Thanks for considering - I was happy with yellow only until I got 4 colors, and now I want them all!

Best
Kai

Hi Kai, we’ll add a few colours then.

In the meantime, perhaps you should have a look at the @cc-checkbox, @cc-combobox, etc. These can often help in situations where the output document is not yet completey final.

Alternatively, you may want to have a look at the “Legal Guides” functionality of ClauseBuddy (Introduction - ClauseBuddy Help), which allows you to easily create different versions of the same final clause, which will automatically get shown in ClauseBuddy (and can then be inserted with the click of a button) when the user would position his cursor on the not-yet-final clause within the DOCX file.
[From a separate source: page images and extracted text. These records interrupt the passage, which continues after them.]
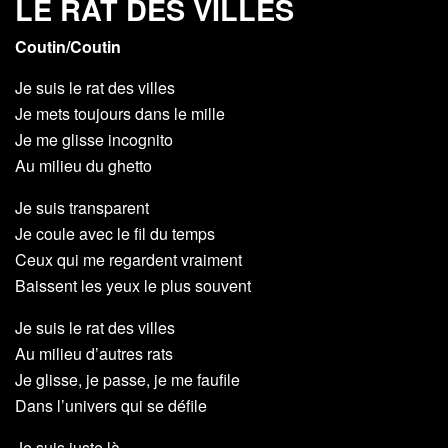
LE RAT DES VILLES
Coutin/Coutin
Je suis le rat des villes
Je mets toujours dans le mille
Je me glisse incognito
Au milieu du ghetto
Je suis transparent
Je coule avec le fil du temps
Ceux qui me regardent vraiment
Baissent les yeux le plus souvent
Je suis le rat des villes
Au milieu d’autres rats
Je glisse, je passe, je me faufile
Dans l’univers qui se défile
Je suis juste là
Of course, you can also create an intelligent clause in Clause9 (with all the variations inside that you want) and then expose that one in ClauseBuddy — or even combine it with the Legal Guides functionality. ClauseBuddy should even pick up the datafields & conceptlabels that were selected by the user in the Q&A before outputting to DOCX, so the intelligent clause can pick up where the initial document left off.

Hi Kai,

As from tomorrow, now also cyan, pink, blue and light grey!

Thanks so much, this is wonderful!

Could someone from the team still update the documentation? I wanted to reference it an realized the new colors are still missing.

Best
Kai

One of the next days we will switch to another documentation system (see https://help.clause9.com for a sneak peek, but it’s not ready yet!), hence the reason why we’re a bit behind updating the old site!

Hi Maarten,

from what I can tell, “Ask” uses some kind of LLM that has access to all your documentation, and the search seems to take some ideas from the old truffle hunt - i.e. also searching for words not next to each other.

This is a really fantastic implementation - do you have a system in place to collect the search queries that users input? Especially those that produce no results could be valuable info in where the “Ask” search does not work well yet.

This is an unexpected change, but I really hope other documentations follow suit.